Authenticity is key – no one’s going to share a typical ad with friends. But if it’s an interesting, engaging, authentic piece of content, people will. Advertising used to be about controlling every element of the message. Now it’s about curation – working with ambassadors to get messages across subtly.
Are the days of the traditional ad numbered?
There’ll be a balance. You need traditional ads to communicate product launches and promotions. But it won’t lead to loyalty. It’s almost a distinction between product marketing and brand marketing. You earn brand love by giving people content or tools that they want to share with friends.
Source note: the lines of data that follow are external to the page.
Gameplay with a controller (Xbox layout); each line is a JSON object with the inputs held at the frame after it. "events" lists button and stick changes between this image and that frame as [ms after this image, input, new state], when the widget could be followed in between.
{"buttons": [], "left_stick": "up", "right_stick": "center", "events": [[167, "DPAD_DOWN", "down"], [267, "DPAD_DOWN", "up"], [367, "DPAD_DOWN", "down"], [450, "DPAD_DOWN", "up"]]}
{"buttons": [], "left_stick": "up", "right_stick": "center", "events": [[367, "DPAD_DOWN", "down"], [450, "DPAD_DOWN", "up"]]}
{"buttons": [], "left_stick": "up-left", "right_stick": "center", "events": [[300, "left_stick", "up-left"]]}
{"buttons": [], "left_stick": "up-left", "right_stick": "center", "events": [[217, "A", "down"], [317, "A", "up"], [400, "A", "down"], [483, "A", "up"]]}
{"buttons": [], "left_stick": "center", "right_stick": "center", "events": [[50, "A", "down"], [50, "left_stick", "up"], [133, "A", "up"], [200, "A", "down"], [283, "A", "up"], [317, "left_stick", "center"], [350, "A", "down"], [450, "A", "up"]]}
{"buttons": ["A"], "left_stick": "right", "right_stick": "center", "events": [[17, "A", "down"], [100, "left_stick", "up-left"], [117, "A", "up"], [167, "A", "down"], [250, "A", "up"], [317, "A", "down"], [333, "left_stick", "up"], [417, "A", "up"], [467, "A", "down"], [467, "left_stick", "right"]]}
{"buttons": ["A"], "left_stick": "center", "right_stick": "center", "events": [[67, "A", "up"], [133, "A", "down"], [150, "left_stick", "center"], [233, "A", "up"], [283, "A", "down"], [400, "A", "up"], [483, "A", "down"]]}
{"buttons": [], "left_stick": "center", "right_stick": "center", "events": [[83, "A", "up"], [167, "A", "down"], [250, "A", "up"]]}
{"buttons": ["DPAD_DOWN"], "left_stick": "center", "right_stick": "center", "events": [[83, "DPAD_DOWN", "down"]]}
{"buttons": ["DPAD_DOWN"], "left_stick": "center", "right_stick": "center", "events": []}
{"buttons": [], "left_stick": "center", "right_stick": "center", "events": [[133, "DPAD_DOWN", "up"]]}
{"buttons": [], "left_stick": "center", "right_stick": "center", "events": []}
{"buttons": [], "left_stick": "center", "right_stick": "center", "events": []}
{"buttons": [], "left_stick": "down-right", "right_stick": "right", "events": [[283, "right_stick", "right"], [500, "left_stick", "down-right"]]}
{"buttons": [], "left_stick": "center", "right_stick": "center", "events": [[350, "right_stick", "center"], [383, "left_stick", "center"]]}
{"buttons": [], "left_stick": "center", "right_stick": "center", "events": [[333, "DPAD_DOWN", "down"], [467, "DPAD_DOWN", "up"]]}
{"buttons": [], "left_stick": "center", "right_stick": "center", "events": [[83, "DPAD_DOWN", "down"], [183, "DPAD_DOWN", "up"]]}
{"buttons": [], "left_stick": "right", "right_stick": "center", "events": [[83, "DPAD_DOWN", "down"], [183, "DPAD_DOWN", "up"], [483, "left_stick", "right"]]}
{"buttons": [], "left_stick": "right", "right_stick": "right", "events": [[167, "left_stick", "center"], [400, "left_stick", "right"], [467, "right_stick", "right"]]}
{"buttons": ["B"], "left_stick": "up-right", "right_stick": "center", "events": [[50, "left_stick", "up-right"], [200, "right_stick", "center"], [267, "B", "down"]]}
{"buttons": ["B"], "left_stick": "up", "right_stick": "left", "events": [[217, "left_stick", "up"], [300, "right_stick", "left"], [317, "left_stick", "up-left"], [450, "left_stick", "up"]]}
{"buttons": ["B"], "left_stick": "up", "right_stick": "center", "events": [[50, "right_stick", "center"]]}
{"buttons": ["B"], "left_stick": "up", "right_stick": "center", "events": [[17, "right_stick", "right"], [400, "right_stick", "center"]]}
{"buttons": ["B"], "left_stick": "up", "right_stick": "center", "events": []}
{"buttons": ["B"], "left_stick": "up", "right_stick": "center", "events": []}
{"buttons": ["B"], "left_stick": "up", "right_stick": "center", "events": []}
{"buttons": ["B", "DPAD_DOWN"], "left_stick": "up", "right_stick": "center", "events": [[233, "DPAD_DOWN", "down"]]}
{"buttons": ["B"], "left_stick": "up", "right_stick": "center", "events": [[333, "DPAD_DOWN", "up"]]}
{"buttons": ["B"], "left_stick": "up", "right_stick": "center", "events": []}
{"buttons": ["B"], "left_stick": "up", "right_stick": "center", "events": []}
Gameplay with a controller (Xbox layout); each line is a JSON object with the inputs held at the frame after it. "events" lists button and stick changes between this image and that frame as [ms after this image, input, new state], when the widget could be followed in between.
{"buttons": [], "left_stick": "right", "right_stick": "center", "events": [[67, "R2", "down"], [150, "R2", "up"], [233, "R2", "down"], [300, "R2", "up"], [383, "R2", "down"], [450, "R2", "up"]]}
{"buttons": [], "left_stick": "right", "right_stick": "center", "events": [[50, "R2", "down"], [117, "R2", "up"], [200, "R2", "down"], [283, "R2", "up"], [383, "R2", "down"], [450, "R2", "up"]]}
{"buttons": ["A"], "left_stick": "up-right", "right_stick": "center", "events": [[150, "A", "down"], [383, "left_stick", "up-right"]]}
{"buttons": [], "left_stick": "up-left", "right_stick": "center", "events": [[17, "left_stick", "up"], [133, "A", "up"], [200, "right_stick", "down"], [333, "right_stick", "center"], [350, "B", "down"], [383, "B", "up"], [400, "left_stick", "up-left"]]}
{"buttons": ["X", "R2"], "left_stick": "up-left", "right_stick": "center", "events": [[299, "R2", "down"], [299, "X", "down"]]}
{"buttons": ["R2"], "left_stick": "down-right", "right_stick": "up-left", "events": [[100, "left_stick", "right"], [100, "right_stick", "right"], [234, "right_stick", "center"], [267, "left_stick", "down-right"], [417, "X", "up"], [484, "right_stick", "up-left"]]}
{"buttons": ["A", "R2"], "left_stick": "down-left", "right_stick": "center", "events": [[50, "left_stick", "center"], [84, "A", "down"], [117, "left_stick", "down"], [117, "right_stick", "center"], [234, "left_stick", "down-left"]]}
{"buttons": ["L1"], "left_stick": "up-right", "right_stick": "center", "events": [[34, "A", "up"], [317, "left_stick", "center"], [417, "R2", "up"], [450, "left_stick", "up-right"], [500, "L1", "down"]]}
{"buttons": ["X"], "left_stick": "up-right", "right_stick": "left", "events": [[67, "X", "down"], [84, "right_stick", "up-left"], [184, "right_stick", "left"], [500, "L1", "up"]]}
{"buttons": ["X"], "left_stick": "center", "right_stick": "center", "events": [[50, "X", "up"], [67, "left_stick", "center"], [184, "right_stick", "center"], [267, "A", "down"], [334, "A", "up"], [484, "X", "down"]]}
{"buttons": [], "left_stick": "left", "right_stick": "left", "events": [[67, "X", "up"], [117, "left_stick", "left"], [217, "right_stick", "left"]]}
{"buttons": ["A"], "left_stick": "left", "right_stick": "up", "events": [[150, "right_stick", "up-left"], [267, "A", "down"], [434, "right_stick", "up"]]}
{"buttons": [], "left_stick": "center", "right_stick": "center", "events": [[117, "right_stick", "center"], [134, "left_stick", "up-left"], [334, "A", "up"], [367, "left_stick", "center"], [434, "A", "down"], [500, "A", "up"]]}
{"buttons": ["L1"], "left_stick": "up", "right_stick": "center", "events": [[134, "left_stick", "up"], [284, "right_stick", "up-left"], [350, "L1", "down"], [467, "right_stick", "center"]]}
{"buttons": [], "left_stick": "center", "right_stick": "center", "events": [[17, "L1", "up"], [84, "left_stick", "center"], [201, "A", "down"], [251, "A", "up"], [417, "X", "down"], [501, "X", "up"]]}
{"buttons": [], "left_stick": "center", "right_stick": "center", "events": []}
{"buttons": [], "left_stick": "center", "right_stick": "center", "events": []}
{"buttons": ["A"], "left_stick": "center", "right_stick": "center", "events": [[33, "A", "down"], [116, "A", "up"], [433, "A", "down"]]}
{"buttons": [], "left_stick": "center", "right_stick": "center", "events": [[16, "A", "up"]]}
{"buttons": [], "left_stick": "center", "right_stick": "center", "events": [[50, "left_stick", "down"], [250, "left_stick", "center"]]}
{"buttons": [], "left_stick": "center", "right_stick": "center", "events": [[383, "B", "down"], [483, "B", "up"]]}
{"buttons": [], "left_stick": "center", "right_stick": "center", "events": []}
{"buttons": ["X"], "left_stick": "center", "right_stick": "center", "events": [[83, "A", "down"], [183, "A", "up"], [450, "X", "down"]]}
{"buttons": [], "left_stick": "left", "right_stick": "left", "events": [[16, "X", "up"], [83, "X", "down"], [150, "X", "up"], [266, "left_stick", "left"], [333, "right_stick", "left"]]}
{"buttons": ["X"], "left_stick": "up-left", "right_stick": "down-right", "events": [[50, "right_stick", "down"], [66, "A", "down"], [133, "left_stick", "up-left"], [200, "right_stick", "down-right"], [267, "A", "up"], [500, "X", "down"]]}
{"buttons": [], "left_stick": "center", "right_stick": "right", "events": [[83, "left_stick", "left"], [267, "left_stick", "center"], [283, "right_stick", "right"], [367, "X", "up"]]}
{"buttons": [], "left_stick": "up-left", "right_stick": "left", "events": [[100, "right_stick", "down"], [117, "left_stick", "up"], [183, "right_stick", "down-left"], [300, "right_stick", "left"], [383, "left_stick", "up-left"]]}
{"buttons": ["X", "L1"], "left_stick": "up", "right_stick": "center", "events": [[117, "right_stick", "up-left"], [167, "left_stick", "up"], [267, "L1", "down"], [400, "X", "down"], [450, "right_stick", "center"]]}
Won’t people tire of brand content?
Unless it’s rewarding and entertaining, people will switch off. It’s still advertising, so it needs to work hard to be talked about. But as long as the content is good, people will be thankful for it. If it’s lazy, overt advertising, it won’t go anywhere.
Who else, apart from Apple, is doing a good job of building “brand love”?
Lego is doing a phenomenal job at bringing fans into the company, with The Lego Movie and it is looking to create a “master builders” TV series. It’s evolving into a film, TV and entertainment brand.